DIRECTIONS ▸ Show all lines from the listing below that contain "right".

MATERIAL SHOWN ▸
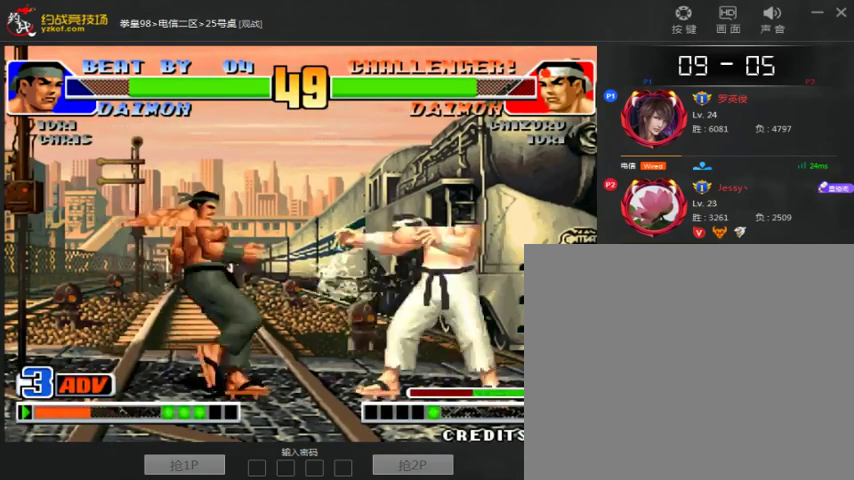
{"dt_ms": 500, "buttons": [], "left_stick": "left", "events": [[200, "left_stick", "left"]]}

* * *

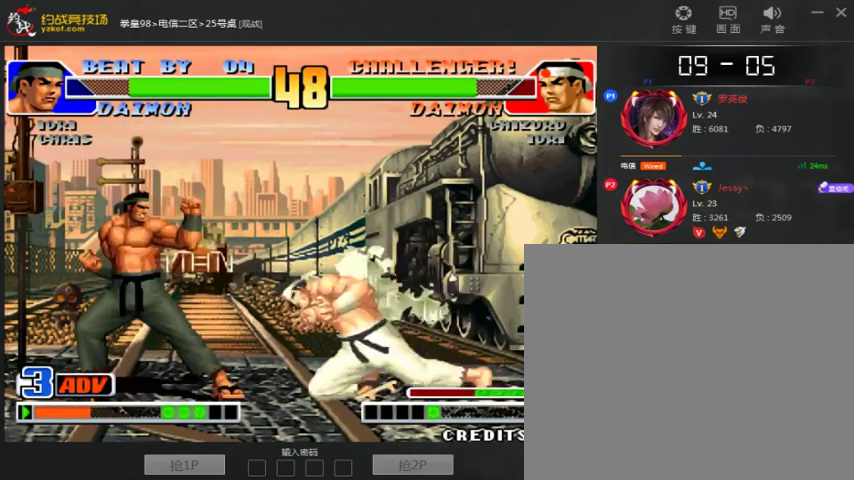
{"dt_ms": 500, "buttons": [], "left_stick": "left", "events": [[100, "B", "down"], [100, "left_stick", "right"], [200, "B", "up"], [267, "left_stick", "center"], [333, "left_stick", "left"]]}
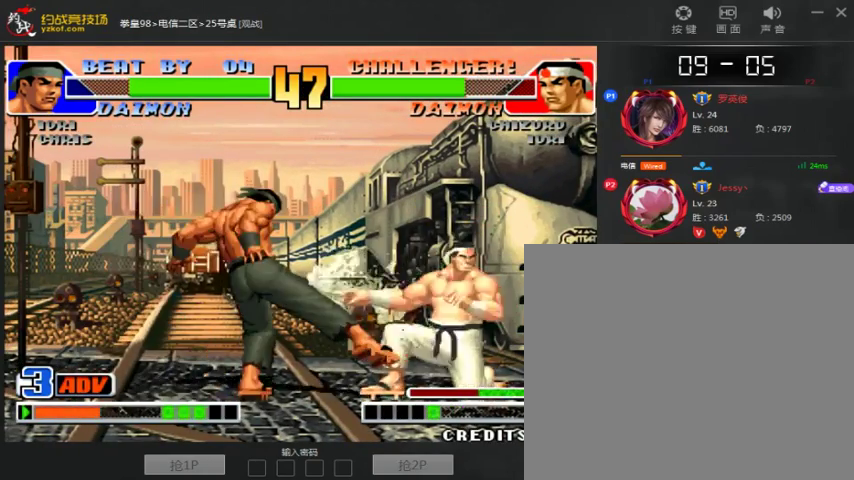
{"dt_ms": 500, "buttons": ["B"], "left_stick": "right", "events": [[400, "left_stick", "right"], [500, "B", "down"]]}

TASK RESPONSE ▸
{"dt_ms": 500, "buttons": [], "left_stick": "left", "events": [[100, "B", "down"], [100, "left_stick", "right"], [200, "B", "up"], [267, "left_stick", "center"], [333, "left_stick", "left"]]}
{"dt_ms": 500, "buttons": ["B"], "left_stick": "right", "events": [[400, "left_stick", "right"], [500, "B", "down"]]}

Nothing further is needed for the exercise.